The ensemble blends perfectly to deliver a set of original material with a comfortable, familiar feel. John Earl is a talented guitarist who slides effortlessly across the fret board while never attempting to be a guitar hero. His smoky vocals solidly match his playing, staying within his comfort zone throughout, relaxed and self-assured.

A familiar loping bass line introduces “Hey Baby,” a medium-paced shuffle that gives Walker time to stretch out on guitar before delivering a warm greeting to a lady he’s loved, but hasn’t seen in a long time. “The Devil Follows Me” is a simple tune about following bad advice. The singer attempts to converse with the fallen angel in a futile attempt to break the connection, vowing that he’d been fooled once, but won’t be fooled again.

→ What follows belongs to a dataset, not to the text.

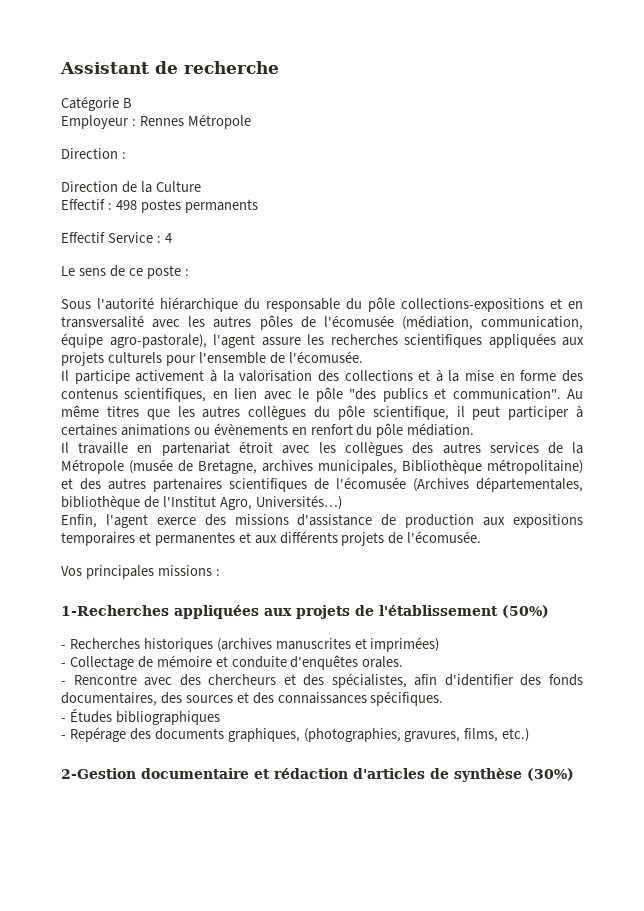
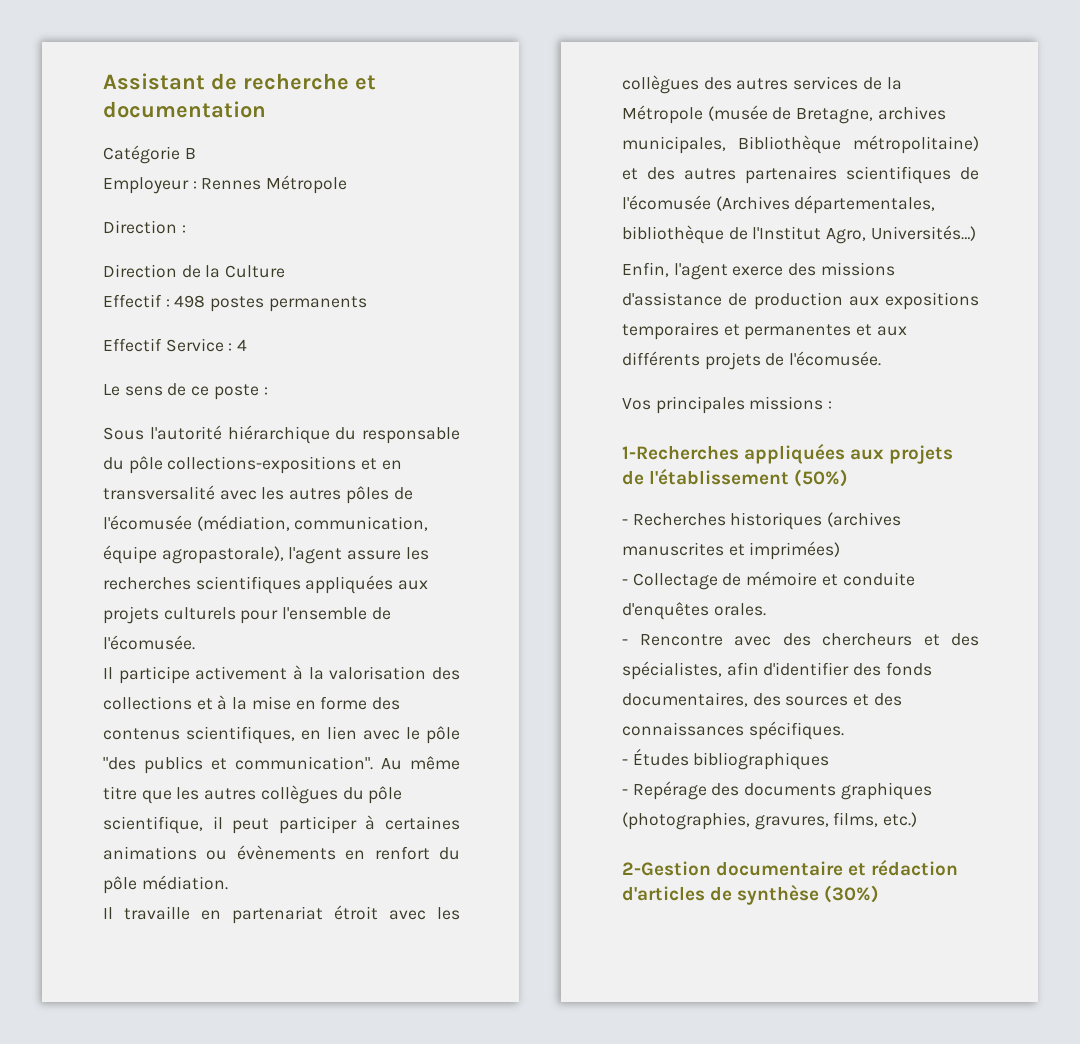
(279, 67) none -> [355,75,376,90] [103,101,266,118] et documentation
[109,334,207,348] agro-pastorale), -> [161,546,284,564] agropastorale),
[106,406,139,417] titres -> [103,786,137,800] titre
[227,728,300,742] graphiques, -> [840,782,932,800] graphiques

“Mustang Blues” is an autobiographical tune that hints of “Mustang Sally” and deals with the difficulties of owning a car in New York City, complete with images of policemen with radar guns, expensive tickets and girls who want to ride. A five-minute instrumental, “Funkify,” leads into a song of separation with a definite West Side Chicago feel. Entitled “I’m Already Gone,” it clearly states that the lady shouldn’t darken the singer’s door after turning her back on him when he needed her most, not wanting him anymore.

“My Mama Told Me” carries the message forward atop another loping blues pattern before Walker relives the real-life agony of losing almost all of his possessions to a severe tropical storm that battered the Northeastern U.S. a few years ago in “Superstorm Sandy Blues.” It’s an emotion-packed, burning slow blues with images of evacuation warnings, rising floodwaters and the stark realization after returning that the home was unfit for future habitation.

Two relationship songs follow. “Readjust” is a blues-rocker that deals with the aftermath of a girlfriend leaving rather than recovery from the deluge, while “One Plus One” speaks about the discovery that the woman has been cheating. The appropriately titled “Even Up The Score” concludes the set.